[DATASET CONTENT Boundary: Start]

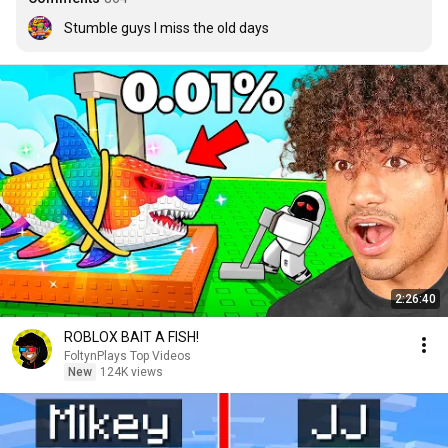
Stumble guys I miss the old days
2:26:40
ROBLOX BAIT A FISH!
FoltynPlays Top Videos
New
124K views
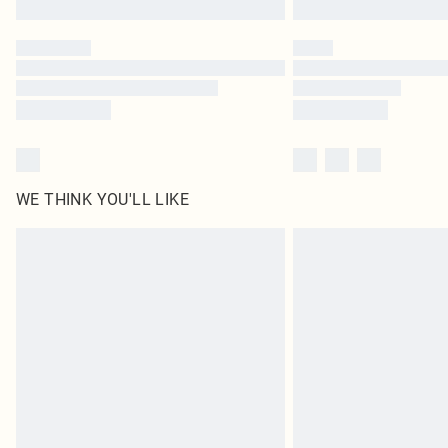
WE THINK YOU'LL LIKE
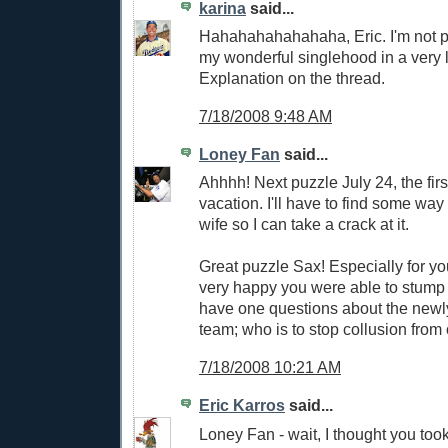
karina
said...
Hahahahahahahaha, Eric. I'm not p
my wonderful singlehood in a very 
Explanation on the thread.
7/18/2008 9:48 AM
Loney Fan
said...
Ahhhh! Next puzzle July 24, the firs
vacation. I'll have to find some way
wife so I can take a crack at it.
Great puzzle Sax! Especially for your
very happy you were able to stump
have one questions about the new
team; who is to stop collusion from
7/18/2008 10:21 AM
Eric Karros
said...
Loney Fan - wait, I thought you too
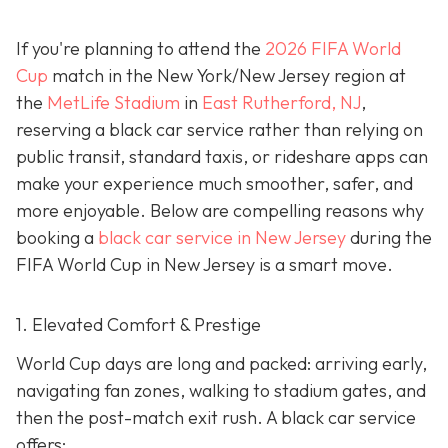
If you're planning to attend the
2026 FIFA World
Cup
match in the New York/New Jersey region at
the
MetLife Stadium
in
East Rutherford, NJ
,
reserving a black car service rather than relying on
public transit, standard taxis, or rideshare apps can
make your experience much smoother, safer, and
more enjoyable. Below are compelling reasons why
booking a
black car service in New Jersey
during the
FIFA World Cup in New Jersey is a smart move.
1. Elevated Comfort & Prestige
World Cup days are long and packed: arriving early,
navigating fan zones, walking to stadium gates, and
then the post-match exit rush. A black car service
offers:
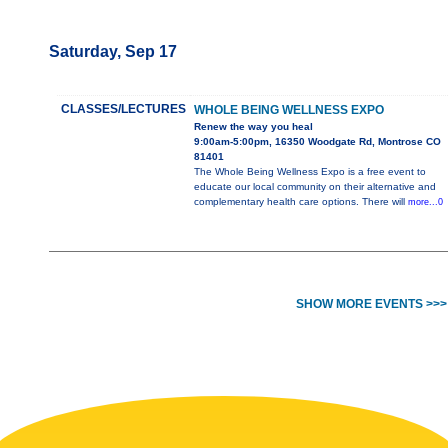
Saturday, Sep 17
CLASSES/LECTURES
WHOLE BEING WELLNESS EXPO
Renew the way you heal
9:00am-5:00pm, 16350 Woodgate Rd, Montrose CO
81401
The Whole Being Wellness Expo is a free event to
educate our local community on their alternative and
complementary health care options. There will
more...0
SHOW MORE EVENTS >>>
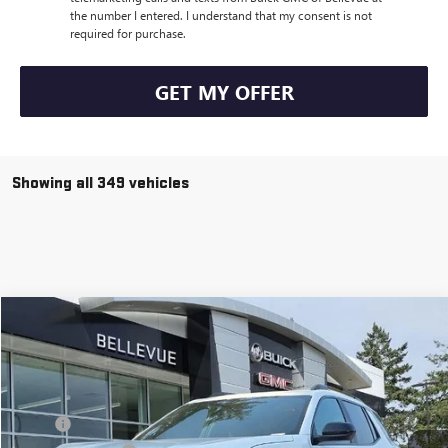
the number I entered. I understand that my consent is not
required for purchase.
GET MY OFFER
Showing all 349 vehicles
Compare Vehicle
$38,171
$3,149
NEW
2026
GMC TERRAIN
AT4
SALE PRICE
INITIAL SAVINGS
VIN:
3GKALYEG6TL195856
Stock:
G32538
Model:
TPD26
Less
Ext.
Int.
In Stock
MSRP
$41,120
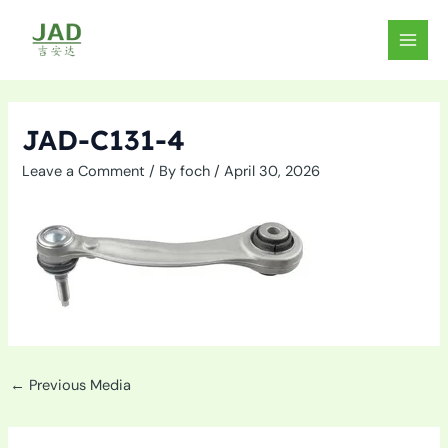
Skip
to
MAIN
content
MEN
JAD-C131-4
Leave a Comment
/ By
foch
/
April 30, 2026
←
Previous Media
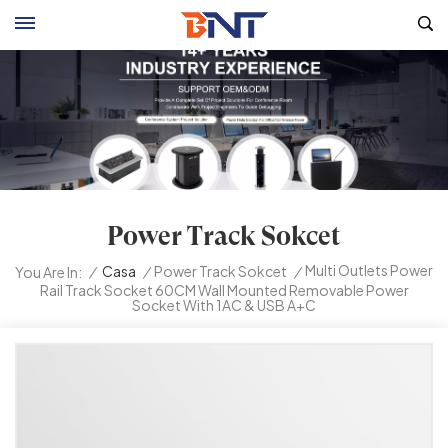
Power Track Sokcet
Multi Outlets Power
/
Casa
/
Power Track Sokcet
/
You Are In:
Rail Track Socket 60CM Wall Mounted Removable Power
Socket With 1AC & USB A+C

[DATASET CONTENT Boundary: End]

:: YOUR INSTRUCTIONS ::
Print exactly the lines between the line containing "9:00am-5:00pm, 16350 Woodgate Rd, Montrose CO" and the last line of the entries above, including both, and nothing besides; skip the pictures.

:: RESPONSE BELOW ::
9:00am-5:00pm, 16350 Woodgate Rd, Montrose CO
81401
The Whole Being Wellness Expo is a free event to
educate our local community on their alternative and
complementary health care options. There will
more...0
SHOW MORE EVENTS >>>
the number I entered. I understand that my consent is not
required for purchase.
GET MY OFFER
Showing all 349 vehicles
Compare Vehicle
$38,171
$3,149
NEW
2026
GMC TERRAIN
AT4
SALE PRICE
INITIAL SAVINGS
VIN:
3GKALYEG6TL195856
Stock:
G32538
Model:
TPD26
Less
Ext.
Int.
In Stock
MSRP
$41,120
Skip
to
MAIN
content
MEN
JAD-C131-4
Leave a Comment
/ By
foch
/
April 30, 2026
←
Previous Media
Power Track Sokcet
Multi Outlets Power
/
Casa
/
Power Track Sokcet
/
You Are In:
Rail Track Socket 60CM Wall Mounted Removable Power
Socket With 1AC & USB A+C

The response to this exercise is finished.